The ultimate result was that my pupil passed his examination. As for the book borrowed by stealth, I restored it to the shelves and replaced it by another, which, this time, belonged to me.
At my normal school, I had learnt a little elementary geometry under a master. From the first few lessons onwards, I rather enjoyed the subject. I divined in it a guide for one's reasoning faculties through the thickets of the imagination; I caught a glimpse of a search after truth that did not involve too much stumbling on the way, because each step forward rests solidly upon the step already taken; I suspected geometry to be what it preeminently is: a school of intellectual fencing.
The truth demonstrated and its application matter little to me;what rouses my enthusiasm is the process that sets the truth before us. We start from a brilliantly lighted spot and gradually get deeper and deeper in the darkness, which, in its turn, becomes self-illuminated by kindling new lights for a higher ascent. This progressive march of the known toward the unknown, this conscientious lantern lighting what follows by the rays of what comes before: that was my real business.
Geometry was to teach me the logical progression of thought; it was to tell me how the difficulties are broken up into sections which, elucidated consecutively, together form a lever capable of moving the block that resists any direct efforts; lastly, it showed me how order is engendered, order, the base of clarity. If it has ever fallen to my lot to write a page or two which the reader has run over without excessive fatigue, I owe it, in great part, to geometry, that wonderful teacher of the art of directing one's thought. True, it does not bestow imagination, a delicate flower blossoming none knows how and unable to thrive on every soil; but it arranges what is confused, thins out the dense, calms the tumultuous, filters the muddy and gives lucidity, a superior product to all the tropes of rhetoric.
Yes, as a toiler with the pen, I owe much to it.
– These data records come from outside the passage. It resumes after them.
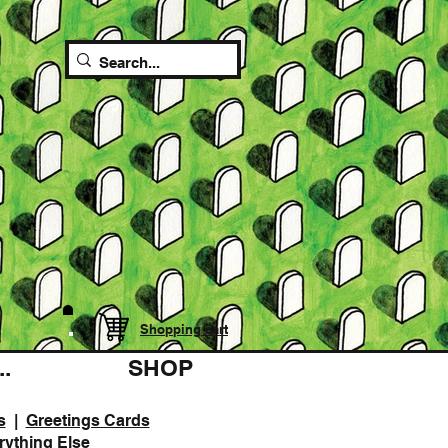
Shopping cart
.
SHOP
s
|
Greetings Cards
rything Else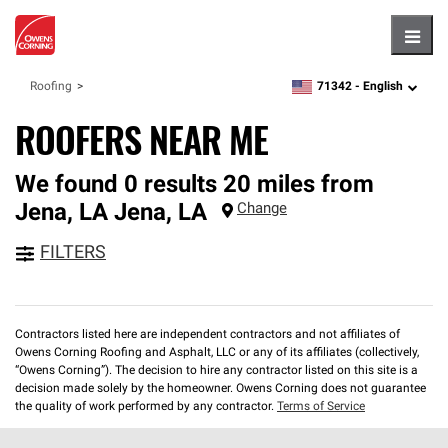
Hambu
71342 -
English
Roofing
zipcode,
language
ROOFERS NEAR ME
We found 0 results 20 miles from
Jena, LA
Jena
,
LA
Change
FILTERS
Contractors listed here are independent contractors and not affiliates of
Owens Corning Roofing and Asphalt, LLC or any of its affiliates (collectively,
“Owens Corning”). The decision to hire any contractor listed on this site is a
decision made solely by the homeowner. Owens Corning does not guarantee
the quality of work performed by any contractor.
Terms of Service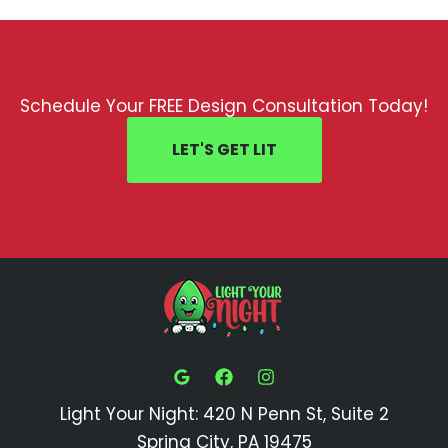
Schedule Your FREE Design Consultation Today!
LET'S GET LIT
Light Your Night: 420 N Penn St, Suite 2
Spring City, PA 19475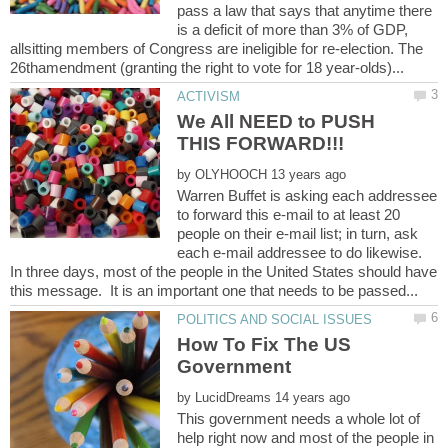
pass a law that says that anytime there
is a deficit of more than 3% of GDP,
allsitting members of Congress are ineligible for re-election. The
We All NEED to PUSH
by
Warren Buffet is asking each addressee
to forward this e-mail to at least 20
people on their e-mail list; in turn, ask
each e-mail addressee to do likewise.
In three days, most of the people in the United States should have
How To Fix The US
by
This government needs a whole lot of
help right now and most of the people in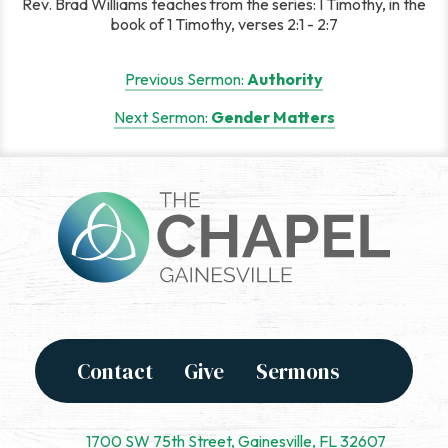
Rev. Brad Williams teaches from the series: I Timothy, in the
book of 1 Timothy, verses 2:1 - 2:7
Post
Previous Sermon:
Authority
navigation
Next Sermon:
Gender Matters
Contact
Give
Sermons
1700 SW 75th Street, Gainesville, FL 32607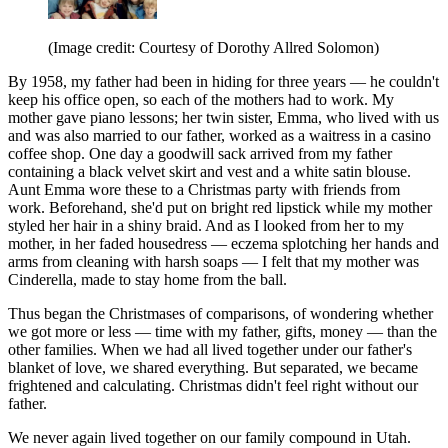
(Image credit: Courtesy of Dorothy Allred Solomon)
By 1958, my father had been in hiding for three years — he couldn't
keep his office open, so each of the mothers had to work. My
mother gave piano lessons; her twin sister, Emma, who lived with us
and was also married to our father, worked as a waitress in a casino
coffee shop. One day a goodwill sack arrived from my father
containing a black velvet skirt and vest and a white satin blouse.
Aunt Emma wore these to a Christmas party with friends from
work. Beforehand, she'd put on bright red lipstick while my mother
styled her hair in a shiny braid. And as I looked from her to my
mother, in her faded housedress — eczema splotching her hands and
arms from cleaning with harsh soaps — I felt that my mother was
Cinderella, made to stay home from the ball.
Thus began the Christmases of comparisons, of wondering whether
we got more or less — time with my father, gifts, money — than the
other families. When we had all lived together under our father's
blanket of love, we shared everything. But separated, we became
frightened and calculating. Christmas didn't feel right without our
father.
We never again lived together on our family compound in Utah.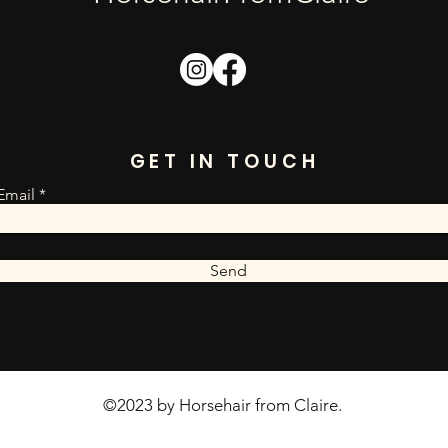
GET IN TOUCH
Email
Send
©2023 by Horsehair from Claire.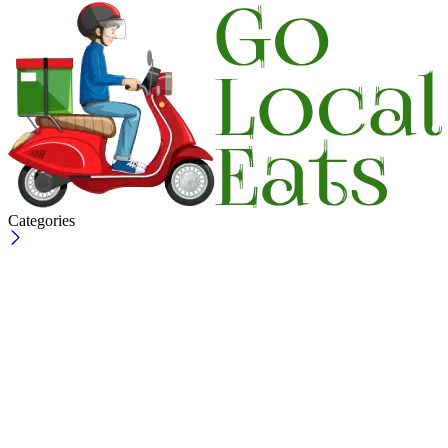
Categories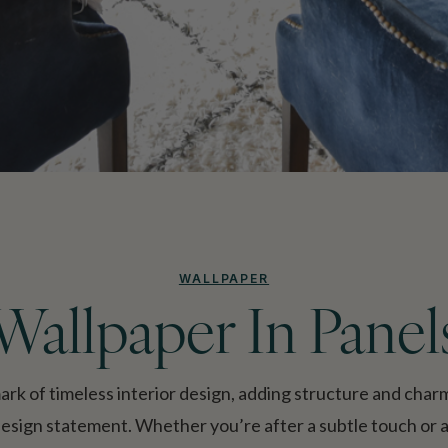
WALLPAPER
Wallpaper In Panel
mark of timeless interior design, adding structure and cha
design statement. Whether you’re after a subtle touch or a 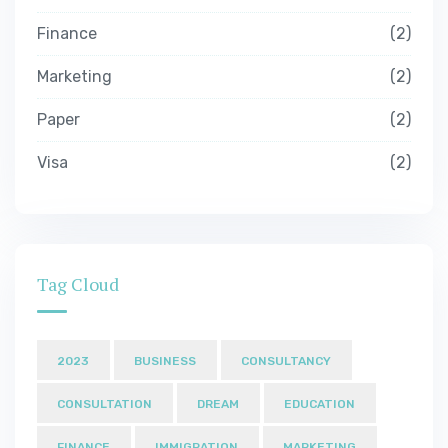
Finance
2
Marketing
2
Paper
2
Visa
2
Tag Cloud
2023
BUSINESS
CONSULTANCY
CONSULTATION
DREAM
EDUCATION
FINANCE
IMMIGRATION
MARKETING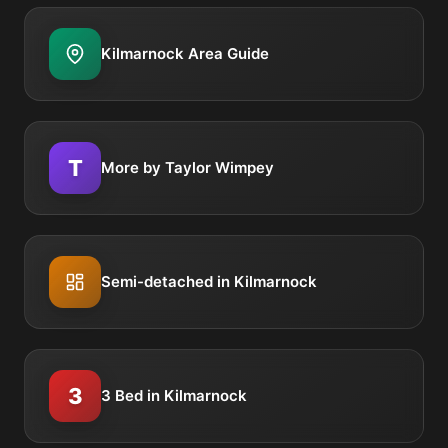
Kilmarnock Area Guide
T
More by Taylor Wimpey
Semi-detached in Kilmarnock
3
3 Bed in Kilmarnock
Wherefore my thoughts readily turn back to those bright hours of my novitiate, when, retiring to a corner of the garden in recreation time, with a bit of paper on my knees and a stump of pencil in my fingers, Iused to practice deducing this or that property correctly from an assemblage of straight lines. The others amused themselves all around me; I found my delight in the frustum of a pyramid. Perhaps I should have done better to strengthen the muscles of my thighs by jumping and leaping, to increase the suppleness of my loins with gymnastic contortions. I have known some contortionists who have prospered beyond the thinker.
See me then entering the lists as an instructor of youth, fairly well acquainted with the elements of geometry. In case of need, Icould handle the land surveyor's stake and chain. There my views ended. To cube the trunk of a tree, to gauge a cask, to measure the distance of an inaccessible point appeared to me the highest pitch to which geometrical knowledge could hope to soar. Were there loftier flights? I did not even suspect it, when an unexpected glimpse showed me the puny dimensions of the little corner which I had cleared in the measureless domain.